--- What the task requires ---
Look over the material for the string "down". Copy every line where it turns up.

--- Exercise input ---
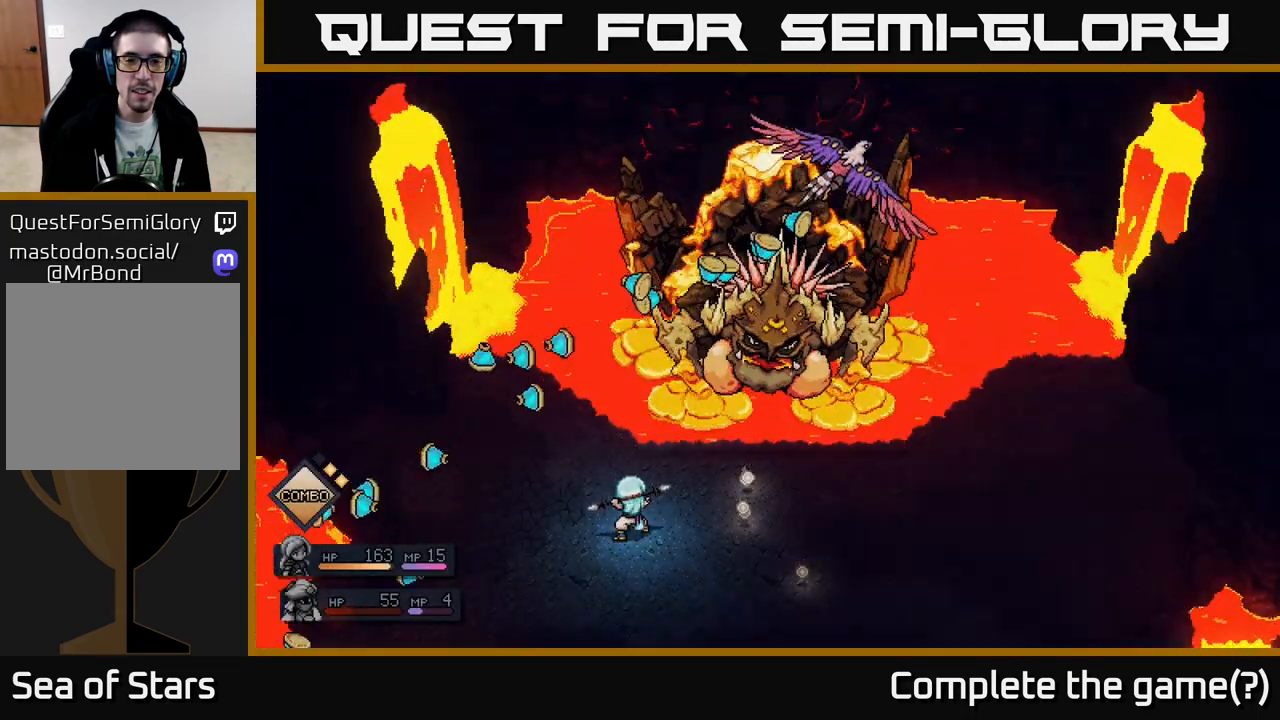
Gameplay with a controller (Xbox layout); each line is a JSON object with the inputs held at the frame after it. "events" lists button and stick changes between this image and that frame as [ms after this image, input, new state], when the widget could be followed in between.
{"buttons": [], "left_stick": "center", "right_stick": "center", "events": [[383, "A", "down"], [450, "A", "up"]]}
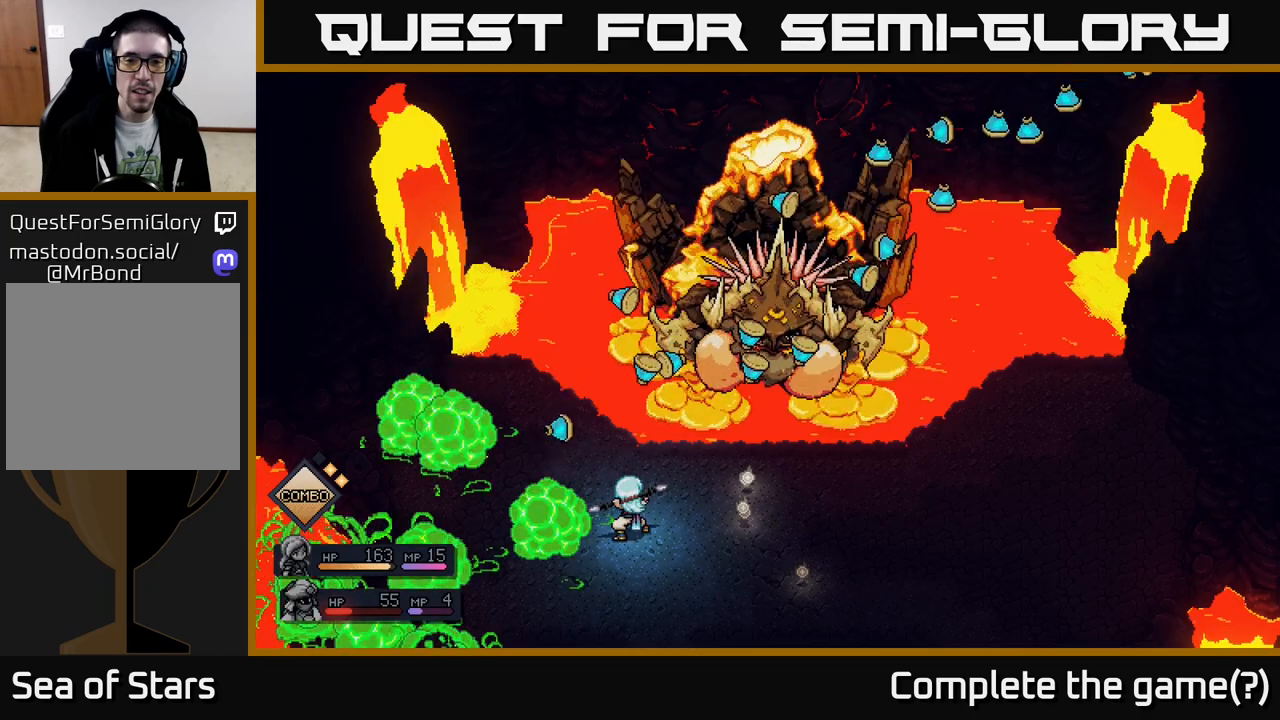
{"buttons": ["A"], "left_stick": "center", "right_stick": "center", "events": [[17, "A", "down"], [83, "A", "up"], [150, "A", "down"], [217, "A", "up"], [300, "A", "down"], [367, "A", "up"], [433, "A", "down"]]}
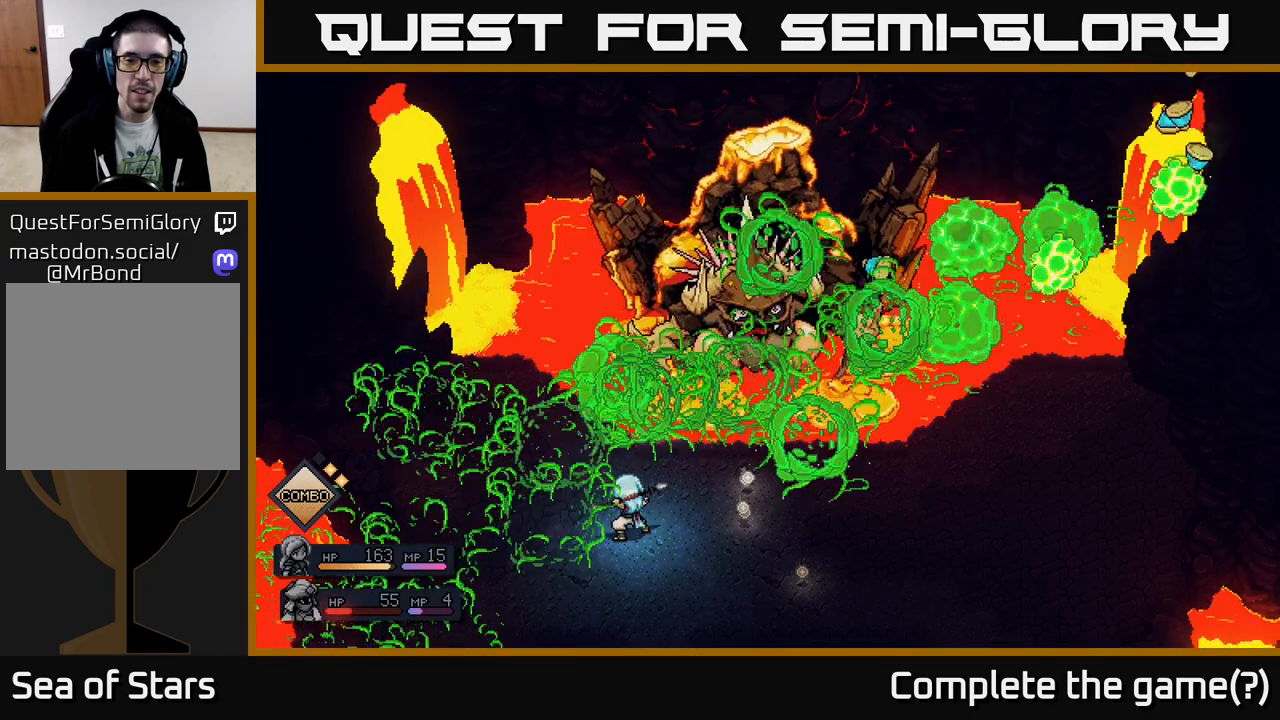
{"buttons": [], "left_stick": "center", "right_stick": "center", "events": [[17, "A", "up"], [83, "A", "down"], [167, "A", "up"], [217, "A", "down"], [300, "A", "up"]]}
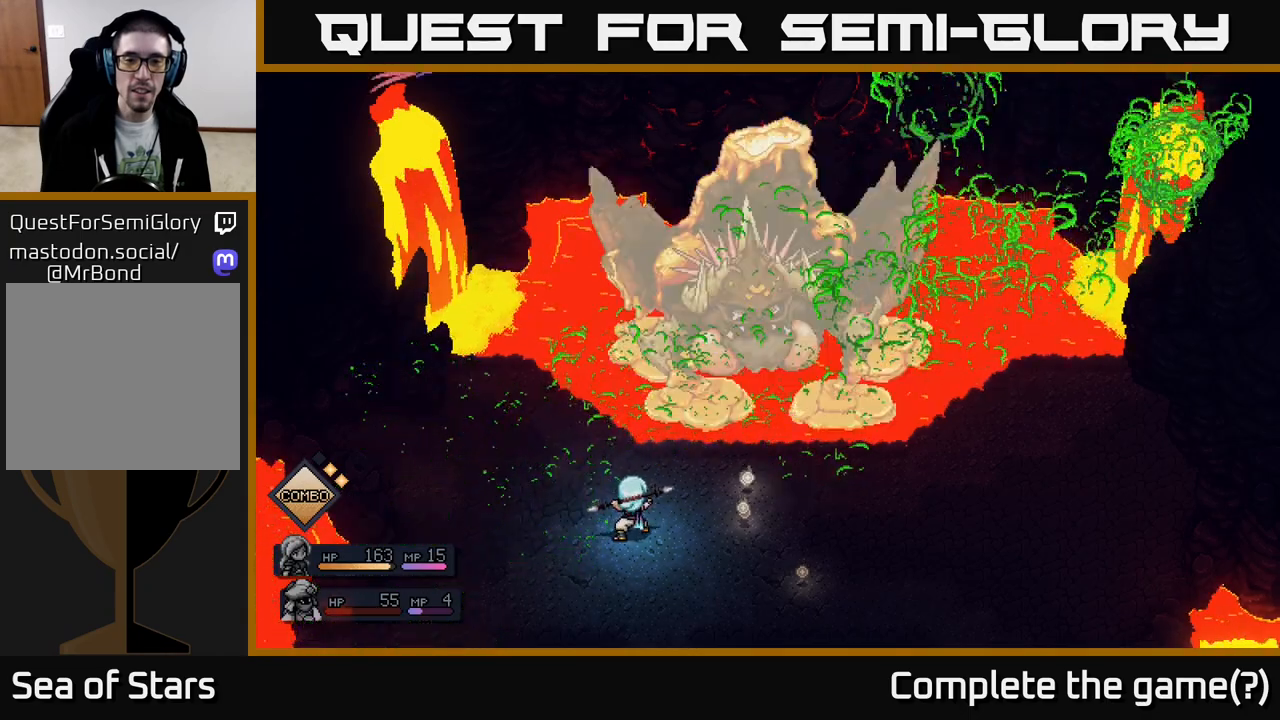
{"buttons": [], "left_stick": "center", "right_stick": "center", "events": []}
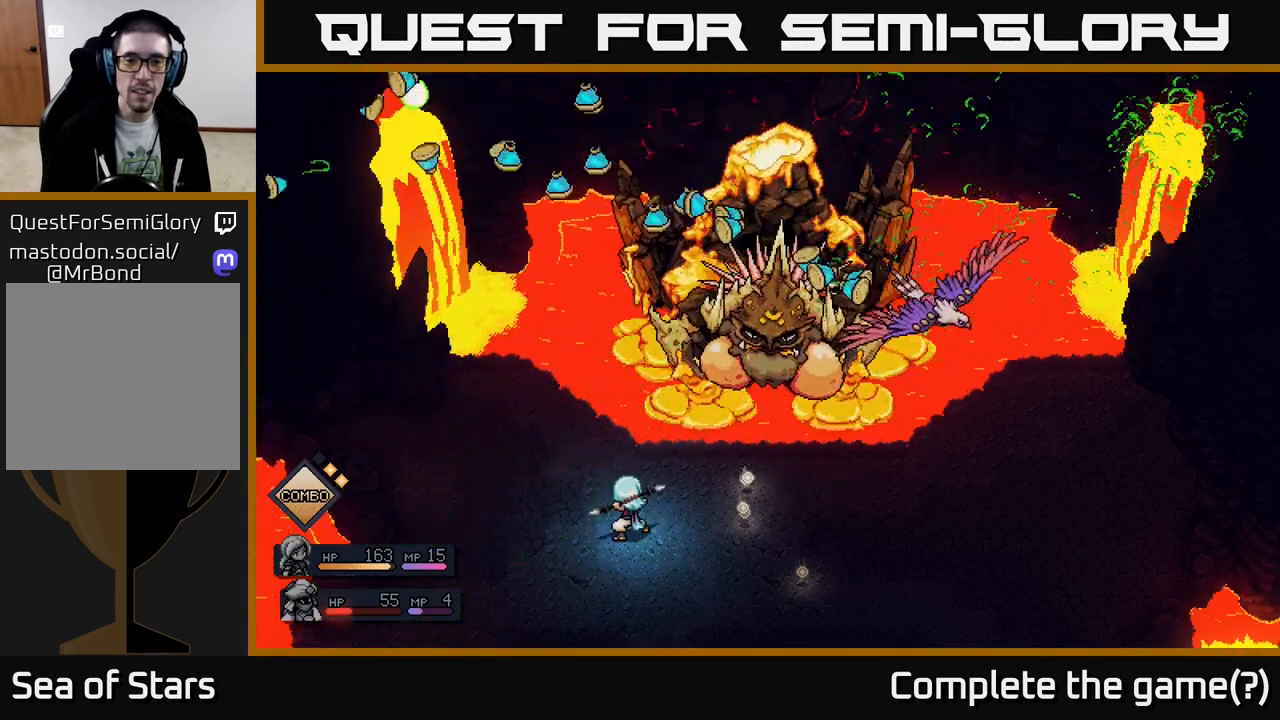
{"buttons": [], "left_stick": "center", "right_stick": "center", "events": [[383, "A", "down"], [500, "A", "up"]]}
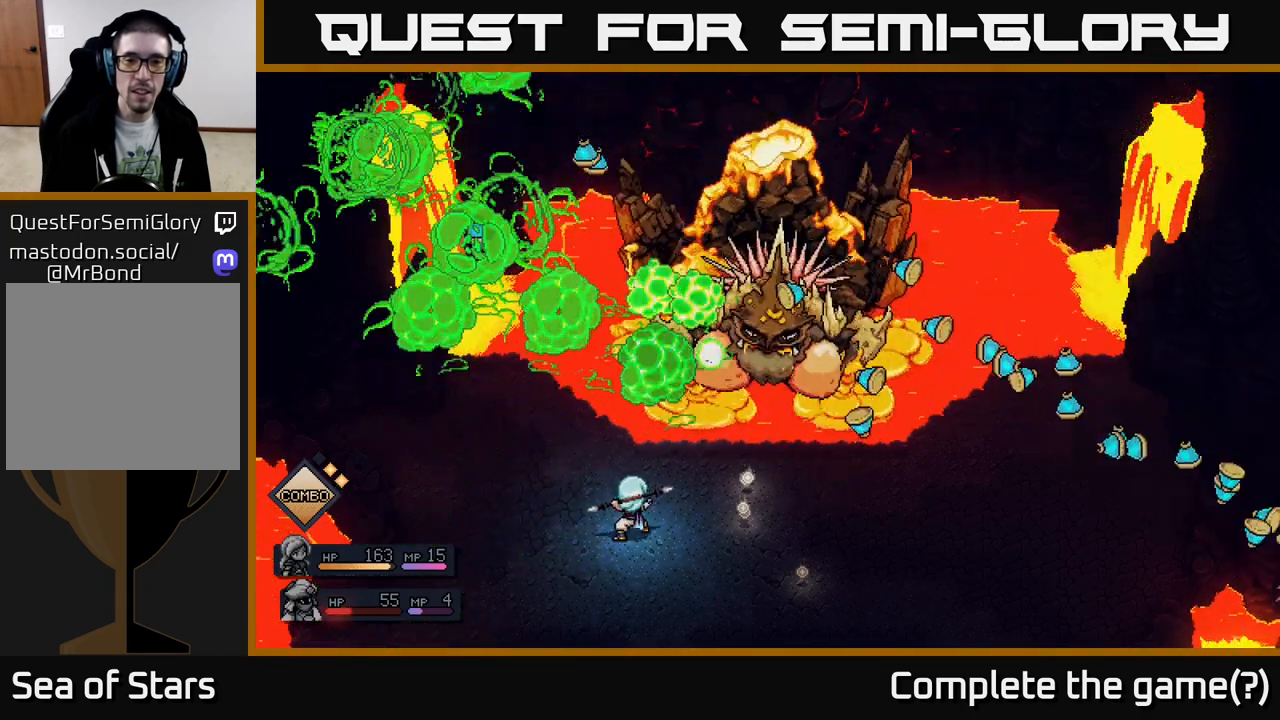
{"buttons": [], "left_stick": "center", "right_stick": "center", "events": [[67, "A", "down"], [133, "A", "up"], [200, "A", "down"], [250, "A", "up"], [283, "A", "down"], [400, "A", "up"]]}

--- Task answer ---
{"buttons": [], "left_stick": "center", "right_stick": "center", "events": [[383, "A", "down"], [450, "A", "up"]]}
{"buttons": ["A"], "left_stick": "center", "right_stick": "center", "events": [[17, "A", "down"], [83, "A", "up"], [150, "A", "down"], [217, "A", "up"], [300, "A", "down"], [367, "A", "up"], [433, "A", "down"]]}
{"buttons": [], "left_stick": "center", "right_stick": "center", "events": [[17, "A", "up"], [83, "A", "down"], [167, "A", "up"], [217, "A", "down"], [300, "A", "up"]]}
{"buttons": [], "left_stick": "center", "right_stick": "center", "events": [[383, "A", "down"], [500, "A", "up"]]}
{"buttons": [], "left_stick": "center", "right_stick": "center", "events": [[67, "A", "down"], [133, "A", "up"], [200, "A", "down"], [250, "A", "up"], [283, "A", "down"], [400, "A", "up"]]}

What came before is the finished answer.